**Problem**: Begin with the first line below and retype each line exactly through the line containing "2'b01: Y = I1;". Any pictures are to be left out.

-- Opening Marker --

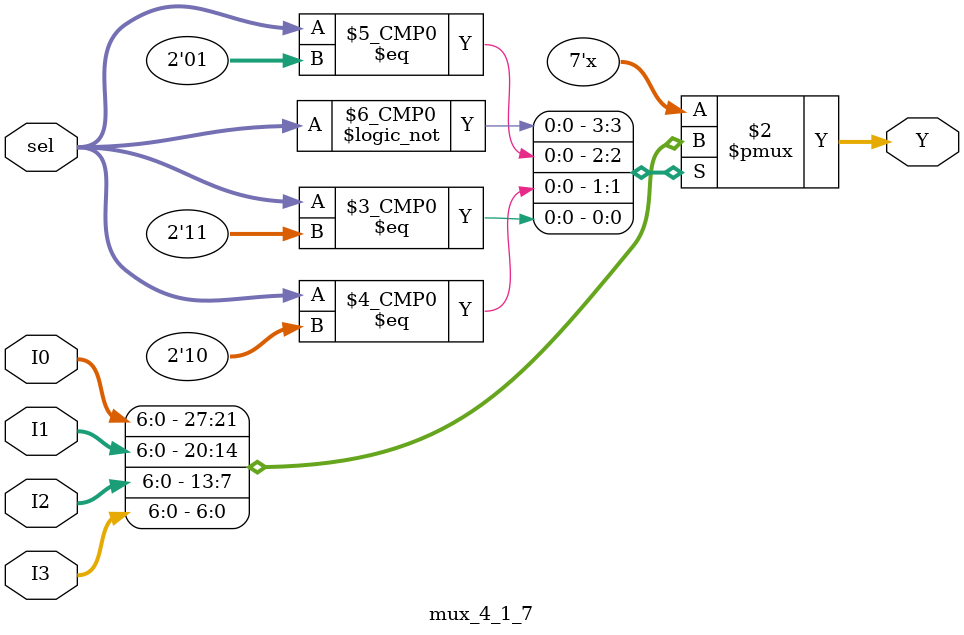
<source format=v>
`timescale 1ns / 1ps


module mux_4_1_7(
    input [6:0] I0,
    input [6:0] I1,
    input [6:0] I2,
    input [6:0] I3,
    input [1:0] sel,
    output reg [6:0] Y
    );
    
    always @(*) begin
        case(sel)
            2'b00: Y = I0;
            2'b01: Y = I1;
            2'b10: Y = I2;
            2'b11: Y = I3;
        endcase
    end
    
    
endmodule

</source>
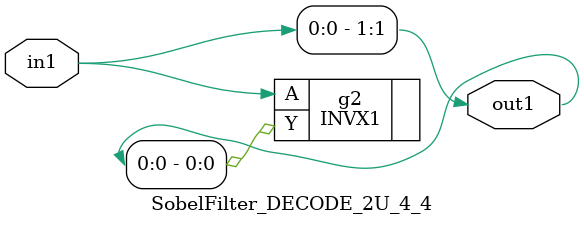
<source format=v>
`timescale 1ps / 1ps


module SobelFilter_DECODE_2U_4_4(in1, out1);
  input in1;
  output [1:0] out1;
  wire in1;
  wire [1:0] out1;
  assign out1[1] = in1;
  INVX1 g2(.A (in1), .Y (out1[0]));
endmodule



</source>
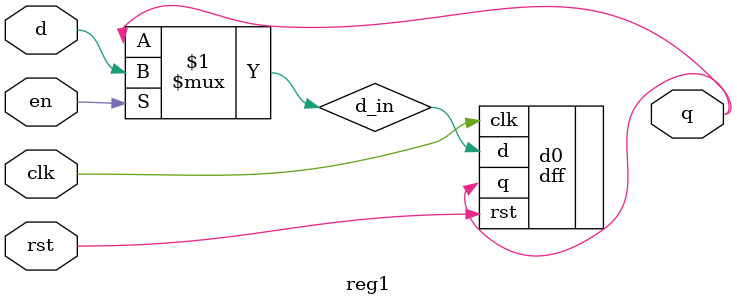
<source format=v>
module reg1(d,q,clk,rst,en);

input d, clk, rst,en;
output q;

wire d_in;

assign d_in = en? d:q;

dff d0 (.q(q),.d(d_in),.clk(clk),.rst(rst));

endmodule

</source>
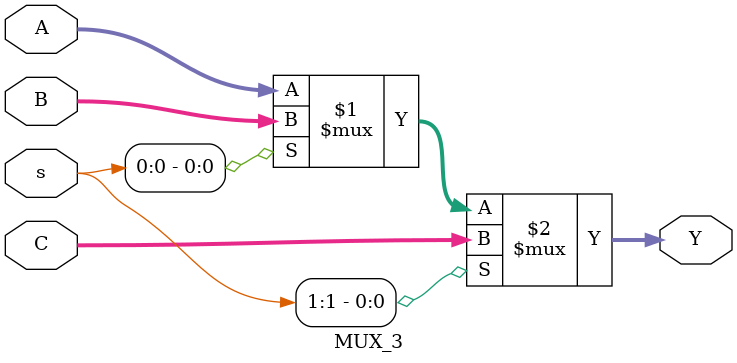
<source format=v>
module MUX_3 #(parameter width = 32)
(
    input[width - 1 : 0] A , B , C,
    input [1:0] s ,
    output [width - 1 : 0 ] Y
);
 assign Y = s[1] ? C : (s[0] ? B : A);
endmodule
</source>
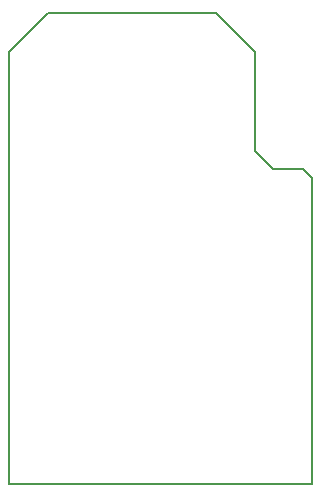
<source format=gbr>
G04 (created by PCBNEW (2013-07-24 BZR 4024)-stable) date Mon 03 Mar 2014 03:49:26 PM NZDT*
%MOIN*%
G04 Gerber Fmt 3.4, Leading zero omitted, Abs format*
%FSLAX34Y34*%
G01*
G70*
G90*
G04 APERTURE LIST*
%ADD10C,0.00590551*%
%ADD11C,0.00787402*%
G04 APERTURE END LIST*
G54D10*
G54D11*
X30800Y-27800D02*
X31100Y-28100D01*
X29900Y-27800D02*
X30800Y-27800D01*
X29800Y-27800D02*
X29900Y-27800D01*
X29200Y-27200D02*
X29800Y-27800D01*
X29200Y-23900D02*
X29200Y-27200D01*
X31100Y-38300D02*
X21000Y-38300D01*
X21000Y-38200D02*
X21000Y-38300D01*
X27900Y-22600D02*
X22300Y-22600D01*
X29200Y-23900D02*
X27900Y-22600D01*
X31100Y-38300D02*
X31100Y-28100D01*
X21000Y-23900D02*
X21000Y-38300D01*
X22300Y-22600D02*
X21000Y-23900D01*
M02*

</source>
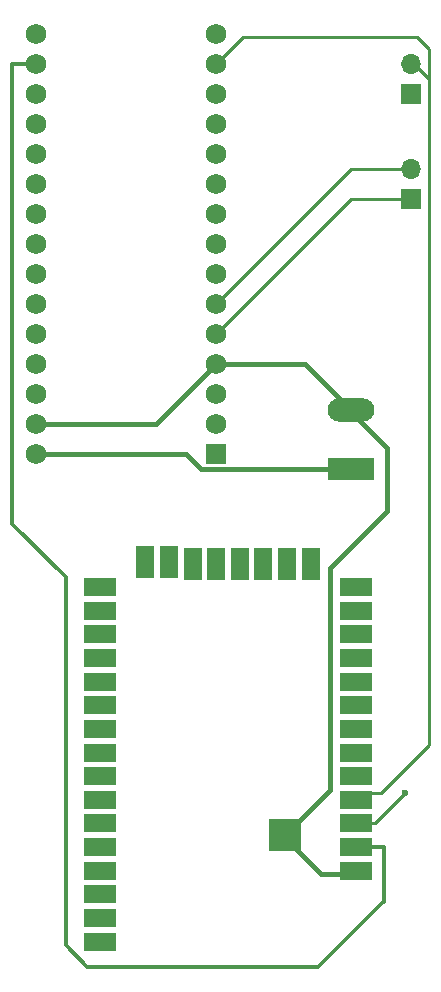
<source format=gtl>
G04 #@! TF.FileFunction,Copper,L1,Top,Signal*
%FSLAX46Y46*%
G04 Gerber Fmt 4.6, Leading zero omitted, Abs format (unit mm)*
G04 Created by KiCad (PCBNEW 4.0.7) date 2018 June 21, Thursday 20:27:03*
%MOMM*%
%LPD*%
G01*
G04 APERTURE LIST*
%ADD10C,0.100000*%
%ADD11R,2.800000X1.520000*%
%ADD12R,1.520000X2.800000*%
%ADD13R,2.790000X2.790000*%
%ADD14C,1.727200*%
%ADD15R,1.727200X1.727200*%
%ADD16R,3.960000X1.980000*%
%ADD17O,3.960000X1.980000*%
%ADD18R,1.700000X1.700000*%
%ADD19O,1.700000X1.700000*%
%ADD20C,0.600000*%
%ADD21C,0.400000*%
%ADD22C,0.300000*%
%ADD23C,0.250000*%
G04 APERTURE END LIST*
D10*
D11*
X162975000Y-140724000D03*
X162975000Y-138724000D03*
X162975000Y-136724000D03*
X162975000Y-134724000D03*
X162975000Y-132724000D03*
X162975000Y-130724000D03*
X162975000Y-128724000D03*
X162975000Y-126724000D03*
X162975000Y-124724000D03*
X162975000Y-122724000D03*
X162975000Y-120724000D03*
X162975000Y-118724000D03*
X162975000Y-116724000D03*
D12*
X159125000Y-114744000D03*
X157125000Y-114744000D03*
X155125000Y-114744000D03*
X153125000Y-114744000D03*
X151125000Y-114744000D03*
X149125000Y-114744000D03*
X147125000Y-114626000D03*
X145125000Y-114626000D03*
D11*
X141275000Y-116724000D03*
X141275000Y-118724000D03*
X141275000Y-120724000D03*
X141275000Y-122724000D03*
X141275000Y-124724000D03*
X141275000Y-126724000D03*
X141275000Y-128724000D03*
X141275000Y-130724000D03*
X141275000Y-132724000D03*
X141275000Y-134724000D03*
X141275000Y-136724000D03*
X141275000Y-138724000D03*
X141275000Y-140724000D03*
X141275000Y-142724000D03*
X141275000Y-144724000D03*
X141275000Y-146724000D03*
D13*
X156980000Y-137730000D03*
D14*
X135890000Y-105410000D03*
X135890000Y-102870000D03*
X135890000Y-100330000D03*
X135890000Y-97790000D03*
X135890000Y-95250000D03*
X135890000Y-92710000D03*
X135890000Y-90170000D03*
X135890000Y-87630000D03*
X135890000Y-85090000D03*
X135890000Y-82550000D03*
X135890000Y-80010000D03*
X135890000Y-77470000D03*
X135890000Y-74930000D03*
X135890000Y-72390000D03*
X135890000Y-69850000D03*
X151130000Y-69850000D03*
X151130000Y-72390000D03*
X151130000Y-74930000D03*
X151130000Y-77470000D03*
X151130000Y-80010000D03*
X151130000Y-82550000D03*
X151130000Y-85090000D03*
X151130000Y-87630000D03*
X151130000Y-90170000D03*
X151130000Y-92710000D03*
X151130000Y-95250000D03*
X151130000Y-97790000D03*
X151130000Y-100330000D03*
X151130000Y-102870000D03*
D15*
X151130000Y-105410000D03*
D16*
X162560000Y-106680000D03*
D17*
X162560000Y-101680000D03*
D18*
X167640000Y-83820000D03*
D19*
X167640000Y-81280000D03*
D18*
X167640000Y-74930000D03*
D19*
X167640000Y-72390000D03*
D20*
X167132000Y-134112000D03*
D21*
X162560000Y-106680000D02*
X149860000Y-106680000D01*
X149860000Y-106680000D02*
X148590000Y-105410000D01*
X148590000Y-105410000D02*
X135890000Y-105410000D01*
X162560000Y-101680000D02*
X162560000Y-101854000D01*
X162560000Y-101854000D02*
X165608000Y-104902000D01*
X160782000Y-133928000D02*
X156980000Y-137730000D01*
X160782000Y-115062000D02*
X160782000Y-133928000D01*
X165608000Y-110236000D02*
X160782000Y-115062000D01*
X165608000Y-104902000D02*
X165608000Y-110236000D01*
X151130000Y-97790000D02*
X158670000Y-97790000D01*
X158670000Y-97790000D02*
X162560000Y-101680000D01*
X151130000Y-97790000D02*
X146050000Y-102870000D01*
X146050000Y-102870000D02*
X135890000Y-102870000D01*
X162975000Y-140724000D02*
X162560000Y-140970000D01*
X162560000Y-101600000D02*
X162560000Y-101680000D01*
X162975000Y-140724000D02*
X162560000Y-140970000D01*
X162560000Y-140970000D02*
X160020000Y-140970000D01*
X160020000Y-140970000D02*
X157480000Y-138430000D01*
X157480000Y-138430000D02*
X157480000Y-137160000D01*
X157480000Y-137160000D02*
X156980000Y-137730000D01*
D22*
X138366500Y-147002500D02*
X138366500Y-115887500D01*
X138366500Y-115887500D02*
X133858000Y-111379000D01*
X159766000Y-148844000D02*
X165354000Y-143256000D01*
X165354000Y-143256000D02*
X165354000Y-143383000D01*
X140208000Y-148844000D02*
X138366500Y-147002500D01*
X140208000Y-148844000D02*
X159766000Y-148844000D01*
X135890000Y-72390000D02*
X133858000Y-72390000D01*
X133858000Y-72390000D02*
X133858000Y-111379000D01*
X165314000Y-138724000D02*
X162975000Y-138724000D01*
X165354000Y-138684000D02*
X165314000Y-138724000D01*
X165354000Y-143383000D02*
X165354000Y-138684000D01*
D23*
X169164000Y-73660000D02*
X169164000Y-71120000D01*
X153416000Y-70104000D02*
X151130000Y-72390000D01*
X168148000Y-70104000D02*
X153416000Y-70104000D01*
X169164000Y-71120000D02*
X168148000Y-70104000D01*
X162975000Y-134724000D02*
X163068000Y-134620000D01*
X163068000Y-134620000D02*
X163576000Y-134112000D01*
X163576000Y-134112000D02*
X165100000Y-134112000D01*
X165100000Y-134112000D02*
X169164000Y-130048000D01*
X169164000Y-130048000D02*
X169164000Y-73660000D01*
X169164000Y-73660000D02*
X168148000Y-72644000D01*
X168148000Y-72644000D02*
X167640000Y-72644000D01*
X167640000Y-72644000D02*
X167640000Y-72390000D01*
X162975000Y-134724000D02*
X163068000Y-134620000D01*
X162560000Y-134620000D02*
X162975000Y-134724000D01*
X167132000Y-134112000D02*
X164592000Y-136652000D01*
X164592000Y-136652000D02*
X163068000Y-136652000D01*
X163068000Y-136652000D02*
X162975000Y-136724000D01*
X163068000Y-136652000D02*
X162975000Y-136724000D01*
X162560000Y-137160000D02*
X162975000Y-136724000D01*
X151130000Y-92710000D02*
X162560000Y-81280000D01*
X162560000Y-81280000D02*
X167640000Y-81280000D01*
X151130000Y-95250000D02*
X162560000Y-83820000D01*
X162560000Y-83820000D02*
X167640000Y-83820000D01*
M02*

</source>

-- Closing Marker --

**Task response**:
<source format=v>
`timescale 1ns / 1ps


module mux_4_1_7(
    input [6:0] I0,
    input [6:0] I1,
    input [6:0] I2,
    input [6:0] I3,
    input [1:0] sel,
    output reg [6:0] Y
    );
    
    always @(*) begin
        case(sel)
            2'b00: Y = I0;
            2'b01: Y = I1;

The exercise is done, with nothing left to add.